Since the government and the Tamil Tigers agreed to a cease-fire in February 2002, violence in the country has subsided substantially. That's a big reason foreign tourists were returning to the country's beaches and tea plantations.

Now there are signs Sri Lanka's recovery efforts are falling victim to its ethnic and political divide. The guerrillas' invitation to the U.N.'s Mr. Annan was particularly vexing to the government.

"At a later date, the [Tamil Tigers] are likely to make representations to the U.N. that they already have self rule in the north and east as part of a bid for recognition as a separate state," JVP general secretary Tilvin Silva wrote last week to parliament's opposition leader.
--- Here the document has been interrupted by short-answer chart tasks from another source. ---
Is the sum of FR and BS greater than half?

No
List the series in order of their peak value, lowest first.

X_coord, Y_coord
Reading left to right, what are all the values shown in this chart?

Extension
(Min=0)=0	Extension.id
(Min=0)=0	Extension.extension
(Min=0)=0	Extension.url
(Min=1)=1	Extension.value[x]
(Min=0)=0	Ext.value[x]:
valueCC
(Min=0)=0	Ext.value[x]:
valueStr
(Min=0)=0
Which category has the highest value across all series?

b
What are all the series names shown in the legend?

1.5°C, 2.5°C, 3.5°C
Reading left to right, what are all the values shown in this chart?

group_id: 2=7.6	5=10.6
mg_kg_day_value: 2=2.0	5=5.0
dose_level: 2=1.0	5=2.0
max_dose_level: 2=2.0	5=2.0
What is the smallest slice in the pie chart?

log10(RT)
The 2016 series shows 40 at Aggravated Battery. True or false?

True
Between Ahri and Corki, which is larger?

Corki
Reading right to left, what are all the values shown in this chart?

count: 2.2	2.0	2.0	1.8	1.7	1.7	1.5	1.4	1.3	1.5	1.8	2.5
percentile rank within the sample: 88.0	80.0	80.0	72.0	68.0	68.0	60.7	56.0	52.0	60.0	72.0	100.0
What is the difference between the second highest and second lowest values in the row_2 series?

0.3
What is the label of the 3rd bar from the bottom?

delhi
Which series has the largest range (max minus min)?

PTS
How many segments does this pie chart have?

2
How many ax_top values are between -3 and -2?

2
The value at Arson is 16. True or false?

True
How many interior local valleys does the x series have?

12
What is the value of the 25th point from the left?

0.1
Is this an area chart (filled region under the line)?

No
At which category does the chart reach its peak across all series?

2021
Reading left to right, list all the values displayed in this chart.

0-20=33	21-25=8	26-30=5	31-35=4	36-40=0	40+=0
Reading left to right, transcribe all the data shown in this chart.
The TRO's efforts are falling under new restrictions. In the days immediately after the tsunami, volunteers were able to secure aid directly from some foreign governments, the TRO says.

The Sri Lankan government, however, now wants to control aid coming into the country. President Kumarantunga established three task forces last week to coordinate the aid effort. Her government requires all international donations be channeled through central-government agencies, rather than independent outfits like the TRO.

"We have a more formal structure now. It's more organized," says Tara de Mel, who heads the government's Task Force for Rescue and Relief. "We now have committees for each camp, which are working closely with the military."